Saturday I spent a little time working on organizing the garage. It’s time consuming, not so much because of the work itself, but because I keep finding things that tug on my memory. There were letters and pictures. There were bikes outgrown by Wes and Hope. Over in the corner leaned a baseball bat discarded long ago. There was an old sweatshirt Chuk used to wear. A pair of rollerblades reminded me of the three older girls and their inseparable friends Courtney and Mariah Webster from Fremont. They spent hours skating around the neighborhood. On a summer evening they would draw other youngsters from all over the neighborhood and laugh out in front of the house under the street light until long after dark. Of the five girls two are married and by Thursday the number will be three.

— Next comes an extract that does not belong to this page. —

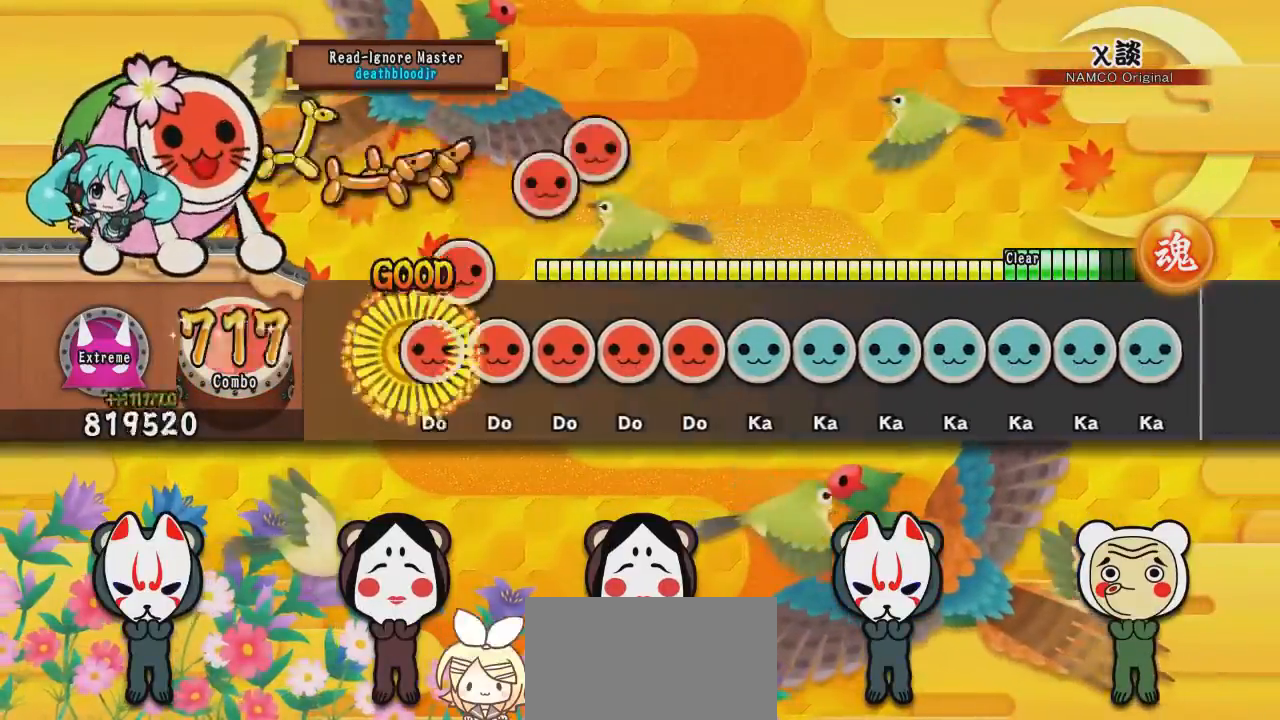
{"buttons": ["CIRCLE", "TRIANGLE"]}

I rolled the bikes out to the street and stood there looking at them with a lump in my throat. Hope drew up a “Free” sign on cardboard. These memories are too sacred to sell. Wes drove away to college this summer in an old F-150 pick-up. Every day Hope mentions him with a little tone of mourning in her voice. I stand and imagine a young dad running down the road after his girl, her hair is blowing in the wind. She is riding Hope’s old bike. He’s trying to keep her up-right. He won’t be able to keep up. She will get away from him. He will have to stand and watch her go. The memory of it will tug at him and he will stand and watch with a lump in his throat.
I go and make a hospital call. When I get home the bikes are gone. The memory will never fade.
If your heart ever gets hard or if it’s been a while since you had a good cry, go out and paw through the stuff in your garage for a few hours. You’ll see what I mean.